(JUBA) – MPs in South Sudan have renewed calls for the nationalisation of the mining sector, arguing that greater state control over minerals could help stabilise the struggling economy and curb exploitation by private companies and foreign operators.
The debate came this week in the Transitional National Legislative Assembly as members discussed President Salva Kiir’s speech at the opening of the first parliamentary session. Several legislators said South Sudan’s future economic strength depends on better management of natural resources and ensuring that revenues directly benefit citizens.
Susan Thomas, a member of parliament representing Ezo County under the SPLM, said the country’s mineral wealth, particularly gold, was being extracted by private operators with little benefit for local communities. She urged the government to assume direct responsibility for the sector.
She said South Sudan is rich in various minerals in different states, yet they continue to be exploited by the private sector and foreign companies.
According to her, nationalisation could strengthen the economy by boosting the value of the South Sudanese pound. She added that gold could be used as a reserve asset and a legal tender to support the country’s weak economy.
The South Sudanese pound has steadily lost value against the United States dollar, driving inflation and adding pressure on households. At the official rate in August 2025, one US dollar is worth about 4,600 South Sudanese pounds. For example, 1 million SSP is equivalent to roughly 217 US dollars.
Supporters of nationalisation argue that gold reserves could serve as a financial buffer, helping to stabilise the currency and reduce the country’s heavy dependence on oil. Although oil remains the main source of revenue for South Sudan, lawmakers say economic diversification is urgently required.
For years, the mining sector has been characterised by weak regulations, unclear licensing processes and poorly monitored extraction. These gaps have allowed unregulated private firms, often linked to foreign investors, to earn profits while host communities remain underdeveloped.

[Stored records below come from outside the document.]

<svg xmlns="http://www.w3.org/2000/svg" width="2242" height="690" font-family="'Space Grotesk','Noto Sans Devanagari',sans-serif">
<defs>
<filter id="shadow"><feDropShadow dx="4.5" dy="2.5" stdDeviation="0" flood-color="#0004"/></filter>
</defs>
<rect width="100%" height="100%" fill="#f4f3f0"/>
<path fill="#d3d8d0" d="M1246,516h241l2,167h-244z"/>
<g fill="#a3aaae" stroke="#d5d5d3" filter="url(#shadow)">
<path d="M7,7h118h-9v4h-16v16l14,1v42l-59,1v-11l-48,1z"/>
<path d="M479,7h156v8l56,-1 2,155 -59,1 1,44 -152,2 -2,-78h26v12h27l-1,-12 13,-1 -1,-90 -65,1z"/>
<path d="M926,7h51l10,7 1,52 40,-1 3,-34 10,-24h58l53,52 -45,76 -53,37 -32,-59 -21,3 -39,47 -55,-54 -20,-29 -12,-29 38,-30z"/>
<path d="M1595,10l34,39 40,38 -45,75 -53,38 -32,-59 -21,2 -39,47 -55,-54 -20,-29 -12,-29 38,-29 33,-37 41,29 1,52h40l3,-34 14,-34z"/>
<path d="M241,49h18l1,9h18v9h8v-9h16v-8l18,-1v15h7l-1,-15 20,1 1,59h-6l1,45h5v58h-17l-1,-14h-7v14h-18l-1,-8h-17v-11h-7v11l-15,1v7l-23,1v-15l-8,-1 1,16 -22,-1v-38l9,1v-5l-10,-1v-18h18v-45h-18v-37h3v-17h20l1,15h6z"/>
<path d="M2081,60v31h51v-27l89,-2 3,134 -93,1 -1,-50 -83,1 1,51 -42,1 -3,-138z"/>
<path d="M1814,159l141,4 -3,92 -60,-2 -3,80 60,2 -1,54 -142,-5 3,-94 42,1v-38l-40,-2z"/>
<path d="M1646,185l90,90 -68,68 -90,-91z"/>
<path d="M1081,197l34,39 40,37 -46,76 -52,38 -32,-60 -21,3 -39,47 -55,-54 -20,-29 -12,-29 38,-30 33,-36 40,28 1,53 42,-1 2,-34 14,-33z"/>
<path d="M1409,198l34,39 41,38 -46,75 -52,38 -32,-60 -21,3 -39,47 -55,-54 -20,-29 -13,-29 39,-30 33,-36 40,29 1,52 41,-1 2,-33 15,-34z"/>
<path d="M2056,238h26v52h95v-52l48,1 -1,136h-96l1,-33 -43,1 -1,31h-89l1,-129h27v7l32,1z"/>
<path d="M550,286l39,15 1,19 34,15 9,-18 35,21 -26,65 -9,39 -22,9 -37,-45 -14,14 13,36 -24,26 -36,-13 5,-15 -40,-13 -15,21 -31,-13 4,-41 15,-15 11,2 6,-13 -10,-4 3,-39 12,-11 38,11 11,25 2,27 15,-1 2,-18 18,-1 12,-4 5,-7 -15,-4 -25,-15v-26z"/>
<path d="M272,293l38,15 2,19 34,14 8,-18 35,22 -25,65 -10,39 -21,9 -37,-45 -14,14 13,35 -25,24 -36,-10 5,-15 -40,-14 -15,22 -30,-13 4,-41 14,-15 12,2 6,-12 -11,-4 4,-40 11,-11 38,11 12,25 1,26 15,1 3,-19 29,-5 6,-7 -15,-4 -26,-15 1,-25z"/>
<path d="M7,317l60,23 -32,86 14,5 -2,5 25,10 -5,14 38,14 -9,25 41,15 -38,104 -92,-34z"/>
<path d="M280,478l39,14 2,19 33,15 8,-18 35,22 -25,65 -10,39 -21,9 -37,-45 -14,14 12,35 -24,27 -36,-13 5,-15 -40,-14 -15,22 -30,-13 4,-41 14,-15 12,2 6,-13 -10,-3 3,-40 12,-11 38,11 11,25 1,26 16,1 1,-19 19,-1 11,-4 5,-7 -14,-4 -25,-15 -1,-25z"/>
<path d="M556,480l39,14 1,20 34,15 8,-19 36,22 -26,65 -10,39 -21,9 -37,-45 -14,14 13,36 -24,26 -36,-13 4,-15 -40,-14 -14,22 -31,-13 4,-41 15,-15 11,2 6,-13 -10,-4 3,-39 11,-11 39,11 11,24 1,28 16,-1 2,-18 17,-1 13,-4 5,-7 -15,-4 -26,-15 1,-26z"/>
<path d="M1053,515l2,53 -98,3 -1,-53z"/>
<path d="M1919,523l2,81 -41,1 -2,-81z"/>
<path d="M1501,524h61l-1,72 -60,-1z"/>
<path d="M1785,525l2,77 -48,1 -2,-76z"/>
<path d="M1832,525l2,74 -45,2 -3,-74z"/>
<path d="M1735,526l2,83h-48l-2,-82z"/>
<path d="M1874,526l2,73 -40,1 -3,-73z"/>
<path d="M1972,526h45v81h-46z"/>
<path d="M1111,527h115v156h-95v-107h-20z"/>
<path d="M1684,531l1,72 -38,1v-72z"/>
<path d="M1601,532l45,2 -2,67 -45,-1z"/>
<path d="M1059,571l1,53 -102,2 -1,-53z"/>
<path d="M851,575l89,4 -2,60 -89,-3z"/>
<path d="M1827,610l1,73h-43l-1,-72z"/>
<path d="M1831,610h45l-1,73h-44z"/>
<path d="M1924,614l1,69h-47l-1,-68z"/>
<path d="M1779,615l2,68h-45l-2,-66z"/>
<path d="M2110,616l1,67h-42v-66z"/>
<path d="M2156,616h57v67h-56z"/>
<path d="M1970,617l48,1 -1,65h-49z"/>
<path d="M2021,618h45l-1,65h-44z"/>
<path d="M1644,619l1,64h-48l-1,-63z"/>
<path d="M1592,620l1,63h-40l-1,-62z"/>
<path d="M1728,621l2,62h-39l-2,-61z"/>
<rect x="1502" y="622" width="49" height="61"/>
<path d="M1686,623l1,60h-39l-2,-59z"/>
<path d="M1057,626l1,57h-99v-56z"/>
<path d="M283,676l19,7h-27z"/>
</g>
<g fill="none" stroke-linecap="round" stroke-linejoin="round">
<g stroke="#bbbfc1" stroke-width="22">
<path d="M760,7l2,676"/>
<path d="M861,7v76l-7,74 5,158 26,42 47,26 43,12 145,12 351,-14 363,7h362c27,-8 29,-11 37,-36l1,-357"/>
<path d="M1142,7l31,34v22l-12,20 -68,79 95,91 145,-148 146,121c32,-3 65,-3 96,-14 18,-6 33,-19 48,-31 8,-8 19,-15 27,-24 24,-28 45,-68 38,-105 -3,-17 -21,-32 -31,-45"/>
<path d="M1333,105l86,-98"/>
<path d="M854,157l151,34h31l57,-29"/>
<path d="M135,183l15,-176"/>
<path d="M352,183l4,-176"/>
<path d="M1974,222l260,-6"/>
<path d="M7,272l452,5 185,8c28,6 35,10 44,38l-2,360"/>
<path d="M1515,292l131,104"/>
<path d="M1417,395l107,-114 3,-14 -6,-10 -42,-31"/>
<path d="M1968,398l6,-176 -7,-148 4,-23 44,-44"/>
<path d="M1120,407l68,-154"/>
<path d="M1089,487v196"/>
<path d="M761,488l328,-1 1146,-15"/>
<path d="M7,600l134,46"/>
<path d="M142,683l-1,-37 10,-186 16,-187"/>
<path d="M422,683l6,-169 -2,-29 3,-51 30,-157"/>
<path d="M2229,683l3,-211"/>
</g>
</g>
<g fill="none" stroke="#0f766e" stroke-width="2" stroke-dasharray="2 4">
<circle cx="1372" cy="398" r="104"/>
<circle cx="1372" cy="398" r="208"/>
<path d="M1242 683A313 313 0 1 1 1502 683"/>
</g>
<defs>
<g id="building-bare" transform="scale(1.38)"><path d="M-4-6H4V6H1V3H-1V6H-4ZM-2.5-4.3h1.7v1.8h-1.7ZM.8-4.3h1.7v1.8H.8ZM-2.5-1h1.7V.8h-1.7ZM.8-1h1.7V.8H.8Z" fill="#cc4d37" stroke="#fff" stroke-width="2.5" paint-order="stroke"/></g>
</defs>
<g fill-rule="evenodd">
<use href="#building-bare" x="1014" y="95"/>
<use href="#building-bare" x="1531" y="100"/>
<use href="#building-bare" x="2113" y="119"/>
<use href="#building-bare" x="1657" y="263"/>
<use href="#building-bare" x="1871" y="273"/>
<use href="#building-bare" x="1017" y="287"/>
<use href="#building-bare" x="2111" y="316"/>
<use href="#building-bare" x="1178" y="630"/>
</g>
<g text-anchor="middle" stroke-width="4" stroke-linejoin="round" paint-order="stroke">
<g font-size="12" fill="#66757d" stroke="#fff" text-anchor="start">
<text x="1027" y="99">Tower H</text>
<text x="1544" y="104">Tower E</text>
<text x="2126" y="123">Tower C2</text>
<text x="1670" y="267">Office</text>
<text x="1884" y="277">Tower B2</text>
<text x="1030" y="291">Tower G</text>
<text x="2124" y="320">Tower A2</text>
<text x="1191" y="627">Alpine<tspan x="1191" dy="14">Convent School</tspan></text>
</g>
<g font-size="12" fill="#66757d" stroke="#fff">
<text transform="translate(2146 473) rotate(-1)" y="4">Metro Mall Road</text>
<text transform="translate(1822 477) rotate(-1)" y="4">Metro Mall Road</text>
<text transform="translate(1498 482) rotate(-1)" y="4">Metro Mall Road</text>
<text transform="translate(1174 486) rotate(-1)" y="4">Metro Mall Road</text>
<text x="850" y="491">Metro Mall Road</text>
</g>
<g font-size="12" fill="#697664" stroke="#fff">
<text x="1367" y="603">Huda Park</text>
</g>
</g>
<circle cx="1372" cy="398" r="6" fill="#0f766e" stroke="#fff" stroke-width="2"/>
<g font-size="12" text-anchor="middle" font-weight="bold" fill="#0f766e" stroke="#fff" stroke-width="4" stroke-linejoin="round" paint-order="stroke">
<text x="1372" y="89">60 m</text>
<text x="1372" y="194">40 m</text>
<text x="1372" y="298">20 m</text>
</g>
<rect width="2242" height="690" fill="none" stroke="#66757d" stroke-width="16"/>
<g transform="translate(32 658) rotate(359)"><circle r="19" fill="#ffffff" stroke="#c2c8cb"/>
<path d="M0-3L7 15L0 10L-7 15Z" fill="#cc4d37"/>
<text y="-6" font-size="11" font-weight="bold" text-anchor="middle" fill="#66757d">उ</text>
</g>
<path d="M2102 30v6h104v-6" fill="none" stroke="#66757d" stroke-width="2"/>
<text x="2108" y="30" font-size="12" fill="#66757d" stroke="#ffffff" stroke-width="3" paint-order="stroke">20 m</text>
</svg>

Susan Thomas also criticised the continued reliance on foreign suppliers for basic commodities such as drinking water, despite South Sudan’s access to the River Nile. She called on the Ministry of Water and Irrigation to produce a detailed action plan before the next budget session.
She noted that although the Nile runs through the country, South Sudanese are still buying water from foreign suppliers. She said the ministry should prepare a comprehensive strategy in advance of budget discussions.
Other lawmakers shared similar concerns. Nadia Arop, representing Unity State, said parliament should prioritise implementation of existing presidential directives before adopting new policies.
She warned that without focusing on enforcement, parliament would continue discussing the same issues each year without any meaningful results.
Some observers, however, caution that nationalisation alone is not enough. Without transparent institutions and strong governance, the move risks consolidating political power over resources rather than ensuring that the benefits reach ordinary citizens.